While costs may be an issue for some families, Dr. Allison Perrin, a geriatrician, said her family is fortunate enough to hire a private soccer trainer for her 12-year-old son, Sam. He plays club soccer for Excel Soccer Academy in Central Phoenix and has one-on-one clinics two or three times a week. Perrin’s family spends about $2,000 a year for Sam’s private sessions, in addition to $1,000 for travel, $500 for equipment, $1,150 for club fees, $450 for tournament fees and $600 for donations for families who can’t afford club expenses.
“I think it’s an important life experience (for Sam to be around) people from different backgrounds (and) socio-economic statuses,” she said. “I think it’s part of well-rounded education.”
Keeping the costs down
Herber Valenzuela, former Arizona Soccer Association director of community relations, said the coach shouldn’t be the only person involved in shaping a young athlete, especially a soccer player. Teammates, parents and other community members are just as important for teaching teamwork, character-building and accountability.
However, he said building well-rounded athletes starts with lowering the costs of club soccer to help more kids get involved for the long-term. He said cheaper fees can be achieved in two ways if a soccer club is a registered nonprofit and accesses grants and corporate sponsorships.
McCombs said one of the primary ways he keeps the $105 AZ Storm monthly dues down for families is through four levels of sponsorships, from $250 to $1,000. Sponsors have their names on banners hung at every game. He also refers players and their families to these businesses whenever possible.
Legg said that bringing awareness to the economic disparities is the first step to fixing them, and several organizations are already doing that work. He said The Aspen Institute has “adopted” multiple communities and helped revamp their youth sport programs. To keep acknowledging and working toward finding a solution at not only the local level but also the national level, Legg said these organizations will continue to need funding.
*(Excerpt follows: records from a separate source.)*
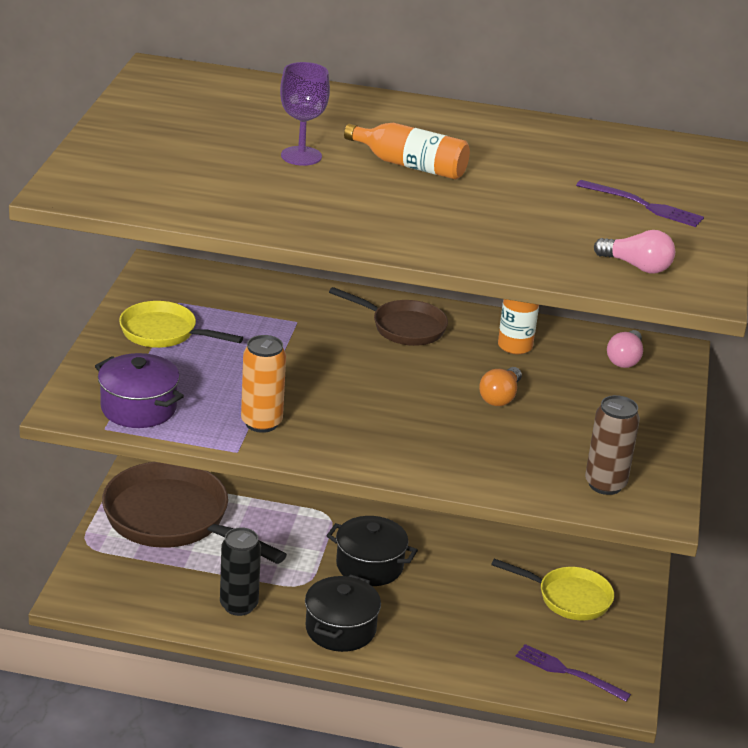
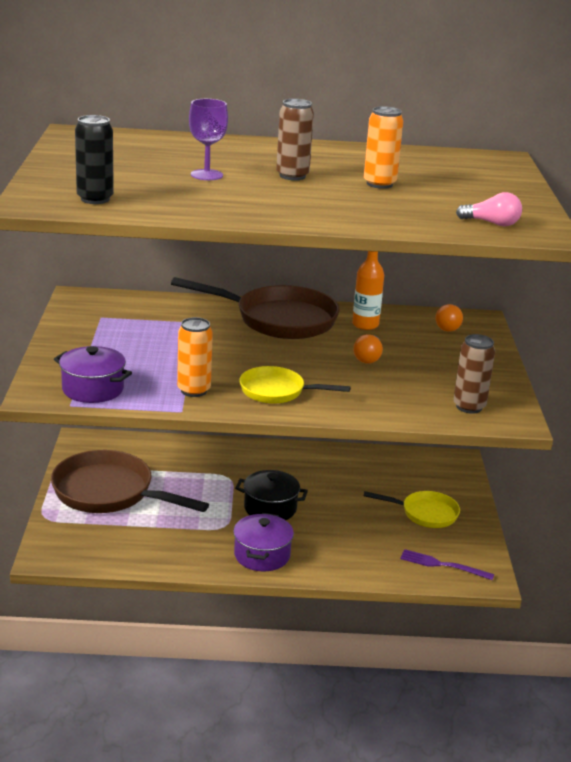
camera: 10 degrees left, 5 degrees down
(164, 333) = (96, 338): yellow pan -> yellow pan (277, 391)
(239, 605) = (178, 548): black can -> black can (95, 199)
(340, 629) = (262, 555): black pot -> purple pot
(403, 327) = (278, 320): brown pan -> brown pan, size x1.76
(410, 165) = (292, 176): orange bottle -> brown can
(519, 187) = (379, 184): none -> orange can
(625, 359) = (448, 326): pink light bulb -> orange light bulb
(643, 205) = (475, 189): purple fork -> none

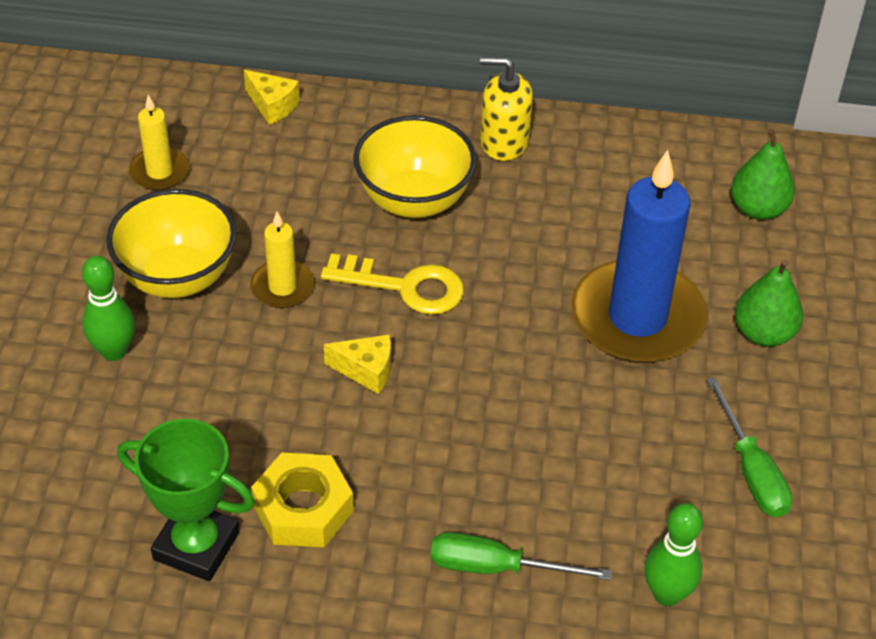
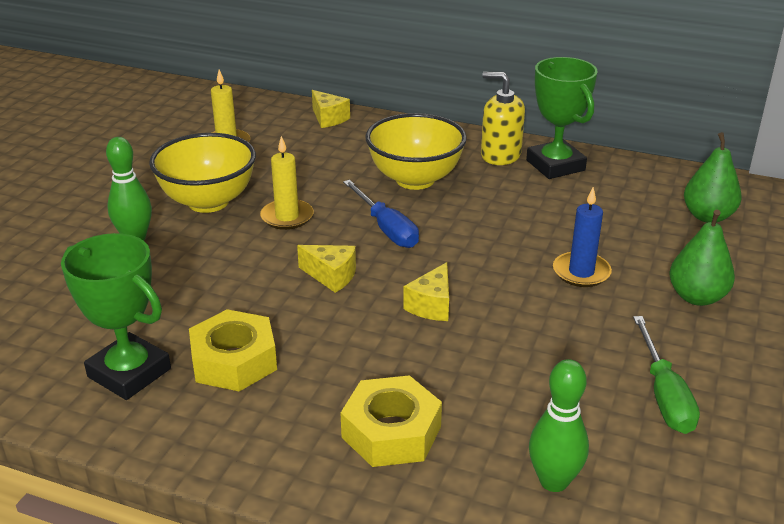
camera: 15 degrees right, 15 degrees down
(405, 286) = (386, 228): yellow key -> blue screwdriver
(489, 394) = (431, 305): none -> yellow cheese
(496, 567) = (391, 432): green screwdriver -> yellow nut
(572, 150) = (555, 165): none -> green trophy
(637, 318) = (581, 272): blue candle -> blue candle, size x0.48

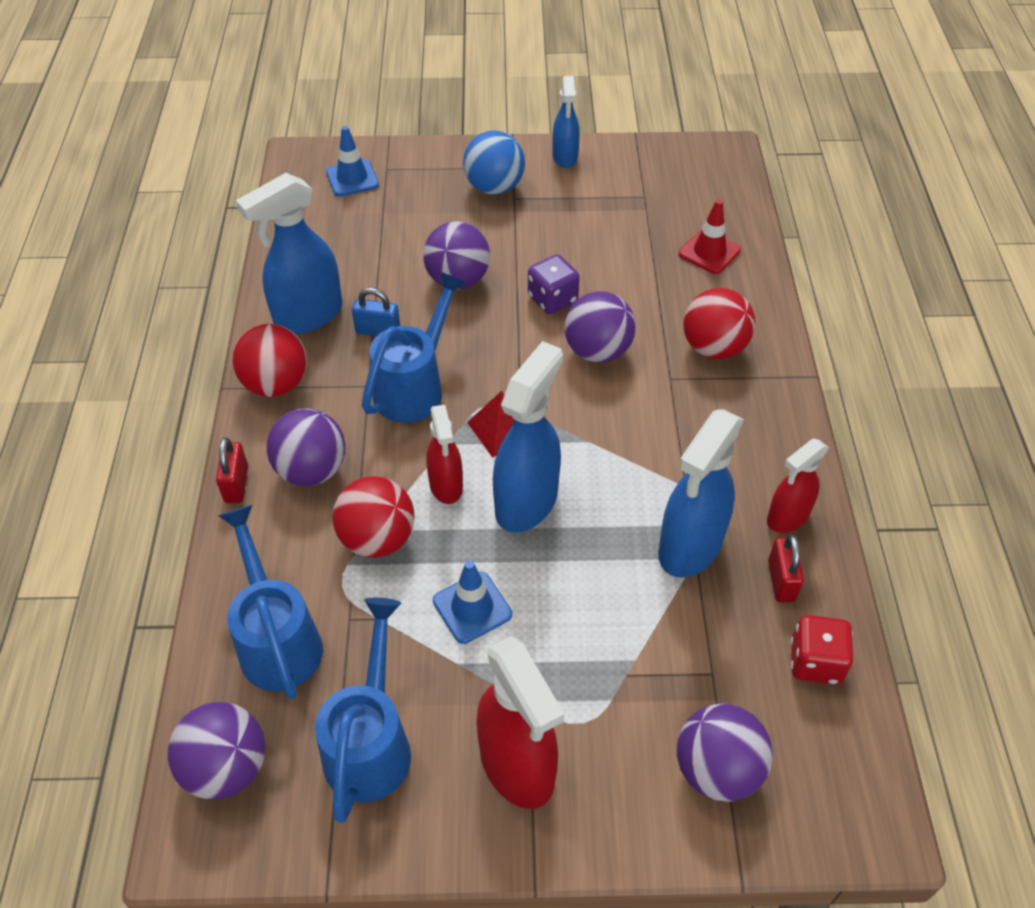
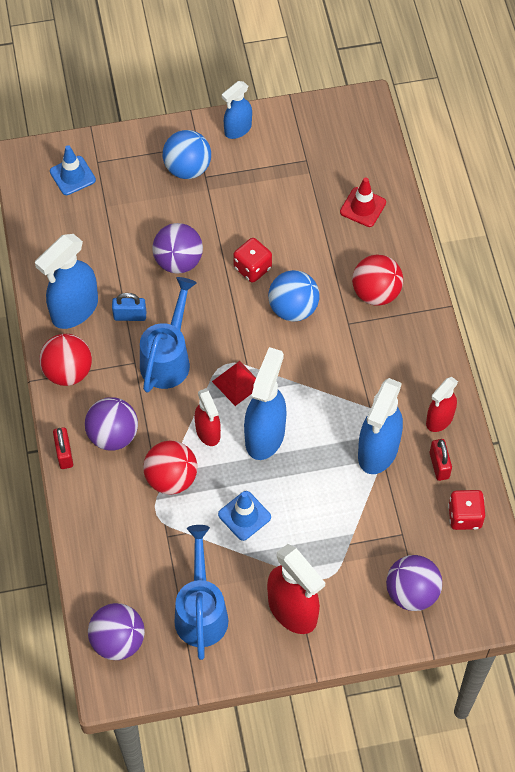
camera: 10 degrees left, 10 degrees up
(277, 639) = (124, 556): blue watering can -> none
(552, 299) = (252, 268): purple dice -> red dice
(565, 157) = (237, 129): blue spray bottle -> blue spray bottle turned 60 degrees clockwise
(597, 351) = (293, 308): purple ball -> blue ball

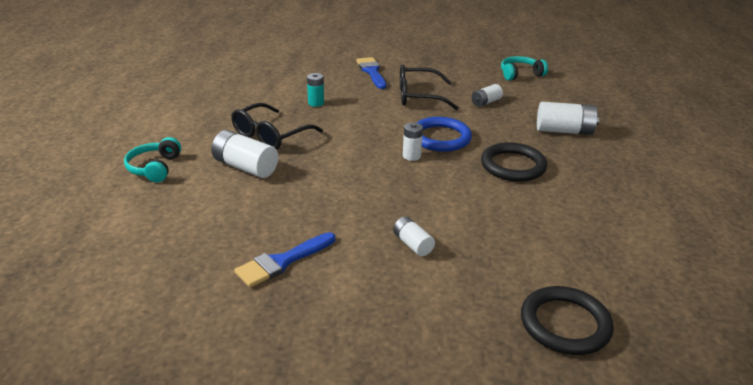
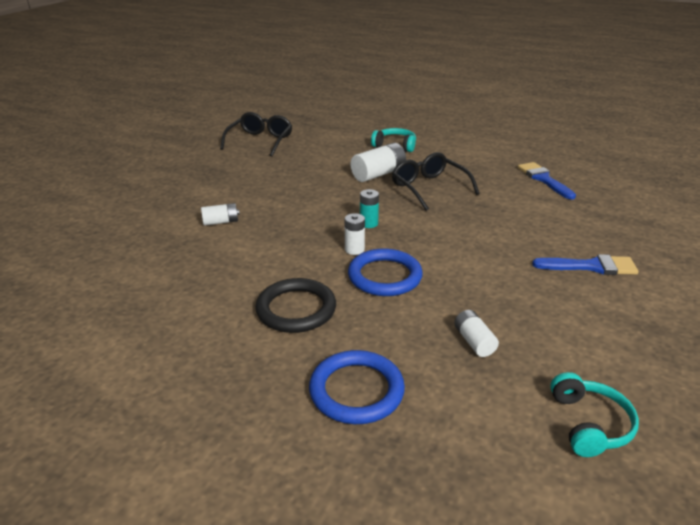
camera: 110 degrees right, 0 degrees up
(282, 262) = (247, 175): blue brush -> blue brush (544, 179)
(316, 103) = (496, 217): turquoise battery -> turquoise battery (368, 223)
(418, 96) = (504, 286): black glasses -> black glasses (260, 141)
(564, 131) = (356, 390): white battery -> blue ring
(565, 324) = (75, 261): black ring -> none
Mann said parents also have power to close the economic gap so more kids can play. Facebook groups are a useful tool for sharing information about league finances and finding used equipment at a low cost or for free. She said the baseball community is so tight that they’re always willing to help each other out.
Looking forward, Mann said Sam’s team is headed to Cooperstown, New York, in June for a highly anticipated international tournament. The costs are yet another financial burden, but Mann and her husband will figure out how to get him there.
“We will do whatever we have to do,” she said. “If I have to sell a million jars of jam to get him to Cooperstown, I’m going to do it.”